Las primeras mujeres que se sumergen en el mar lo hacen con gruesos trajes de lana que conservan el calor. La falda para las bañistas se considera indecente, así que el traje más frecuente será el de pantalón y camisa ajustados con un cinturón, botones al frente y no demasiado entallado para evitar subrayar las curvas femeninas. Las mangas son cortas, llegan hasta el codo y en algunos casos tienen una abertura en la axila para permitir una mayor movilidad. Antes de la invención de bloqueadores y pantallas solares hay quienes utilizan una máscara de seda para protegerse del sol o sombreros de palma de ala ancha.

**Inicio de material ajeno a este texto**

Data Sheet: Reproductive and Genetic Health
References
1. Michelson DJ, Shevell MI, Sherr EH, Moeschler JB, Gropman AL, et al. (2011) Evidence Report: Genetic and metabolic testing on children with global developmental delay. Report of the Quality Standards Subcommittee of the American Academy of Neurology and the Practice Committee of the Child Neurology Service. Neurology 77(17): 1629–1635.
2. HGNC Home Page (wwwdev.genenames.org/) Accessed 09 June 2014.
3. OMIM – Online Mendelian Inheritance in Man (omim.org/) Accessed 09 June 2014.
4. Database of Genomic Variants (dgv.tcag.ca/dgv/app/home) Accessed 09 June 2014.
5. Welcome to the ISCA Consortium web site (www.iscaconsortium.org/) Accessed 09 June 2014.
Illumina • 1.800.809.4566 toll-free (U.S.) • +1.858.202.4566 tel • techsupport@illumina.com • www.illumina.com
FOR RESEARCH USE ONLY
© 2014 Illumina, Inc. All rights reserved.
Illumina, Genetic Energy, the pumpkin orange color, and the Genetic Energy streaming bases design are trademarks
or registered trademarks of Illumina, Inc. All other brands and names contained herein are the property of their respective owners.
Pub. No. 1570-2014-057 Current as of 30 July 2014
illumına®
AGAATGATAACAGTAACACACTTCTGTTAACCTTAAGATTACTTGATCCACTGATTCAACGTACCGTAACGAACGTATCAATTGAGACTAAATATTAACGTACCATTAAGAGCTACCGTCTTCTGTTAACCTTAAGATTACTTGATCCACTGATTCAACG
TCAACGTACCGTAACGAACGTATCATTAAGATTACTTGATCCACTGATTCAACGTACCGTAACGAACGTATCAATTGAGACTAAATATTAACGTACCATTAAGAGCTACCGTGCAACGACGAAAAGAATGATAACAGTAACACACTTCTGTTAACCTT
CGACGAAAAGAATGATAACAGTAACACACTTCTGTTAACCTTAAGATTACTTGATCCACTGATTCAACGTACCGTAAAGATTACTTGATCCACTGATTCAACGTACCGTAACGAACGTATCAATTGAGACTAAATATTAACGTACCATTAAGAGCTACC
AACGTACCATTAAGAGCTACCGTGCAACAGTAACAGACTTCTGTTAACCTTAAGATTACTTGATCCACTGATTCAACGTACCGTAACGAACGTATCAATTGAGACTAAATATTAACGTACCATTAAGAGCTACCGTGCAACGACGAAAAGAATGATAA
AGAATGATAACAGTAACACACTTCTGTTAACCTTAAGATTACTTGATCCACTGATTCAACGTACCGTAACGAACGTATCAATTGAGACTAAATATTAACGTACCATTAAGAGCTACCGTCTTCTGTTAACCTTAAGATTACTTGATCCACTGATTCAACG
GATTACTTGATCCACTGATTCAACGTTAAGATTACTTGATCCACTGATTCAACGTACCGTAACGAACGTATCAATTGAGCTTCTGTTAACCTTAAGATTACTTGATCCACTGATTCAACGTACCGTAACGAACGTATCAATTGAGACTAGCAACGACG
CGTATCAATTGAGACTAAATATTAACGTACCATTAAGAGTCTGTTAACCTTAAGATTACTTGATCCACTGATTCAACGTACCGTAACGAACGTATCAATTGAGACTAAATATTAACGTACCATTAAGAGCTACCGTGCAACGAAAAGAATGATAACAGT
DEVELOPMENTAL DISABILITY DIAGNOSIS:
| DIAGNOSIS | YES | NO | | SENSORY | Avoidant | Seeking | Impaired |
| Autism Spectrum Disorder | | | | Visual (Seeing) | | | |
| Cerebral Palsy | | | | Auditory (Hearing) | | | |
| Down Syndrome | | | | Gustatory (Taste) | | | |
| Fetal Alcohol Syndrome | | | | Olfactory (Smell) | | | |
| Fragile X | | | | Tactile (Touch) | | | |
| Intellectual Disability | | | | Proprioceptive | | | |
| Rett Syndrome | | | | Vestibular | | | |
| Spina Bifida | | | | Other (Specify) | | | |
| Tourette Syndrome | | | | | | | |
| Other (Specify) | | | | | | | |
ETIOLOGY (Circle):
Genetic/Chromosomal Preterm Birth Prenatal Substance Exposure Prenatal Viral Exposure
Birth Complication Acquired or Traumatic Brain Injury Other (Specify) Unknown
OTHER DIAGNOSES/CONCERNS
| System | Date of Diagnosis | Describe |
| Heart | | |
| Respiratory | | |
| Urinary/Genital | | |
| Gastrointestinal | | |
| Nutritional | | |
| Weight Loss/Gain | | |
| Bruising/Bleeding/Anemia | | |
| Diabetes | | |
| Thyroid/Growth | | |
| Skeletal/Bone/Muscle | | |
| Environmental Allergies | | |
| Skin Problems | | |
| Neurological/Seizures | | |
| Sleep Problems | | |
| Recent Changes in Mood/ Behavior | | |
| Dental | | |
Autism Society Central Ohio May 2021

La playa se convierte en un lugar para pasear, deambular y conversar. Pero siempre bajo la mirada atenta y vigilante de las autoridades que exigen la separación obligada de los sexos, de un lado mujeres, un espacio vacío de 500 pasos y del otro lado los hombres, que, armados con binoculares, no se pierden el espectáculo de las mujeres chapoteando y gritando en la orilla del mar. Pero las divisiones también son sociales. Los aristócratas tienen cabinas de baño para cambiarse y protegerse del sol, planchas para caminar cómodamente y evitar heridas en los pies. Las clases menos privilegiadas no gozan de esos beneficios.
Así, poco a poco, el mar se va transformando en un lugar de recreo. Ya no sólo será el punto de reunión de aristócratas, escritores y artistas de moda que pasan largas temporadas de ocio marino, ejercitándose, paseando, descansando y bañándose en las aguas heladas. A su vez, artesanos, obreros y comerciantes podrán acceder también a esos nuevos placeres por tiempo limitado, ya que evidentemente no pueden permitirse estancias de dos meses.
La playa y el mar se convertirán inexorablemente en espacios accesibles, buscados y deseados por todos los estratos sociales. Ámbitos de reposo, fiesta y reflexión, nadie teme ya divisar entre las cabezas de los bañistas las garras o las fauces de un animal terrorífico, desconocido y mortal.
Referencia:
Alain Corbin. El territorio del vacío. Occidente y la invención de la playa (1750-1840), Barcelona: Mondadori, 1993.